The SR-50 was Texas Instruments' first scientific pocket calculator with trigonometric and logarithm functions. It enhanced their earlier SR-10 and SR-11 calculators, introduced in 1973, which had featured scientific notation, squares, square root, and reciprocals, but had no trig or log functions, and lacked other features. The SR-50 was introduced in 1974 and sold for US$170. It competed with the Hewlett-Packard HP-35.

Design
The SR-50 measured 5-3/4 inches long by 3-1/8 inches wide by 1-3/16 inches high (147 mm by 78 mm by 31 mm) and was powered by a rechargeable NiCad battery pack, built from three soldered AA cells. It had 40 keys, and flat sliding switches for degrees/radians and on/off. "SR" stood for "slide rule."

The SR-50 had a red LED display with a signed ten-digit mantissa plus a signed two-digit exponent for floating point numbers (negative values were indicated with a leading minus sign and positive values with no sign). Internally, calculations were performed with a 13-digit mantissa, providing much greater calculation accuracy than the 10-digit precision of most scientific calculators of the time.  After the leading sign, digits consisted of a seven-segment display plus decimal point. A blinking display indicated an error, such as a calculation error or an overflow or underflow condition. 

Like most scientific calculators, the SR-50 mostly used ordinary infix notation, as opposed to the postfix Reverse Polish Notation (RPN) employed by its competitor, the Hewlett Packard HP-35. The SR-50 followed the standard order of operations by performing unary (single-argument) operations (reciprocal, square, square root, log, trig and hyperbolic trig functions) immediately, and multiplication, division, root, and power operations before addition and subtraction operations. But: you had to enter parameters first when using single-argument operations (e. g. 30 sin). As an example, the keypresses to calculate "3 x log(4) + 5" was entered almost as written, namely "3 x 4 log + 5 =". This is because the calculator would execute the log function before performing the multiplication operation, and complete the multiplication operation before executing the addition operation. It did so by having unary operations operate on the X register, addition and subtraction operate on the X and Z registers, and multiplication, division, power, and root functions operate on the X and Y registers in its operational stack.

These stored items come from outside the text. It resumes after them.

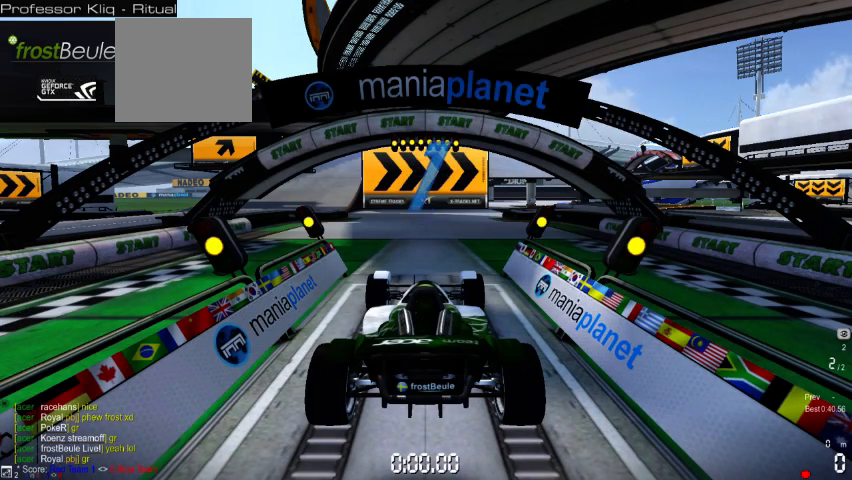
{"buttons": ["A"], "left_stick": "center", "events": []}
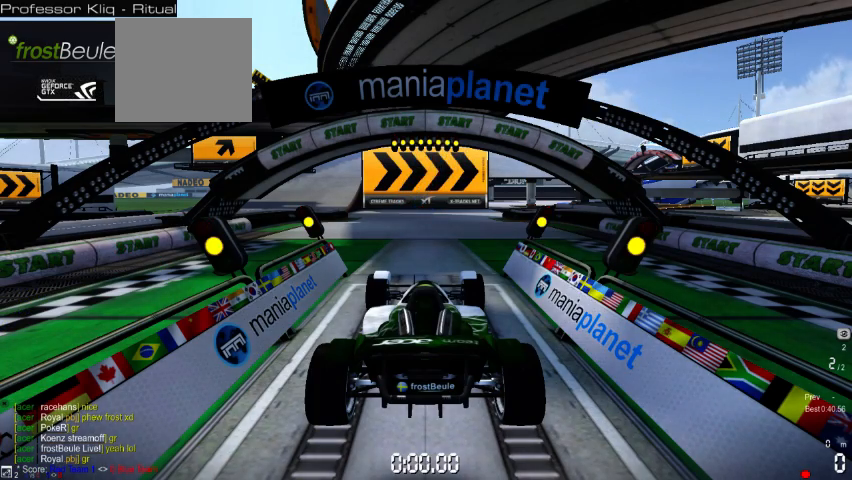
{"buttons": ["A"], "left_stick": "center", "events": []}
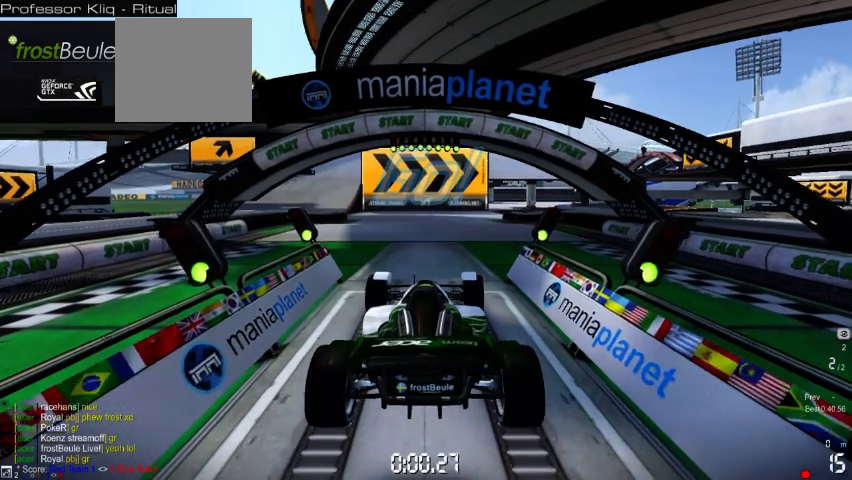
{"buttons": ["A"], "left_stick": "center", "events": []}
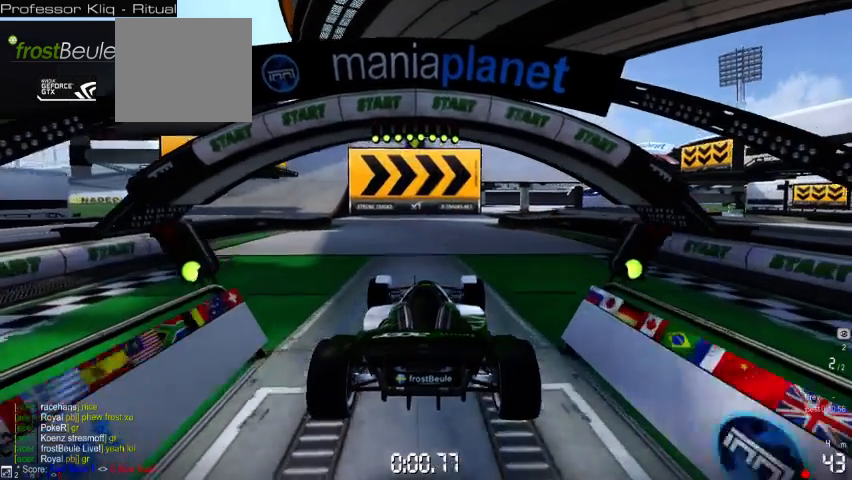
{"buttons": ["A"], "left_stick": "center", "events": []}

An unusual feature of the SR-50 was that its included functions like factorial and hyperbolic trig functions, which were found on very few calculators (including the HP-35 and HP-45) at the time. The user invoked the hyperbolic functions by entering the function argument and then pressing the "hyp" key, followed by the "sin", "cos", or "tan" function key. The inverse hyperbolic functions were accessed by first pressing the "arc" and "hyp" keys (in any order) and then pressing the "sin", "cos", or "tan" key. Hyperbolic trig arguments were always assumed to be in radians regardless of the setting of the degree/radian (D/R) mode switch. In addition to its three-register operational stack, consisting of X, Y, and Z registers, the SR-50 also included one memory (M) register to which the value in the X (display) register could be directly added using the "summation" key.  The SR-50 had very fast trig functions (about half a second to evaluate each function) and was a popular calculator to use in contests involving pocket calculators.

Technical data 
 ALU (Arithmetic and Logic Unit): TMC0501
 SCOM (Scanning Read Only Memory): TMC0521
 Display driver: 2 × 27882
 Power: NiCd battery pack BP1 (3,6 V), charger AC9200 or AC9900

Descendants
The SR-50 was followed by the more advanced model SR-51. The SR-51 had the same physical dimensions but added a 2nd function for most buttons. Most notable among the added functions were the ability to enter x:y pairs and do linear regression analysis on them. The later and lighter versions SR-50A and SR-51II and SR-51III were based on smaller ICs and battery packs and reached broadest distribution.

A further update resulted in the programmable model SR-52 in late 1975. It was thicker and longer and could perform 224 program steps recorded on magnetic cards, similar to its competitor HP-65.  The card was pulled through the reader by an electric motor.  The matte white upper face of the cards could be marked with pen or pencil to indicate the program and the functions assigned to the calculator's programmable keys.  The card could be stored in a slot above the programmable keys with its markings visible. 

In 1976 Texas Instruments released the TI-30 budget calculator at one-third the price of the SR-50, so sales of the SR-50 quickly dropped.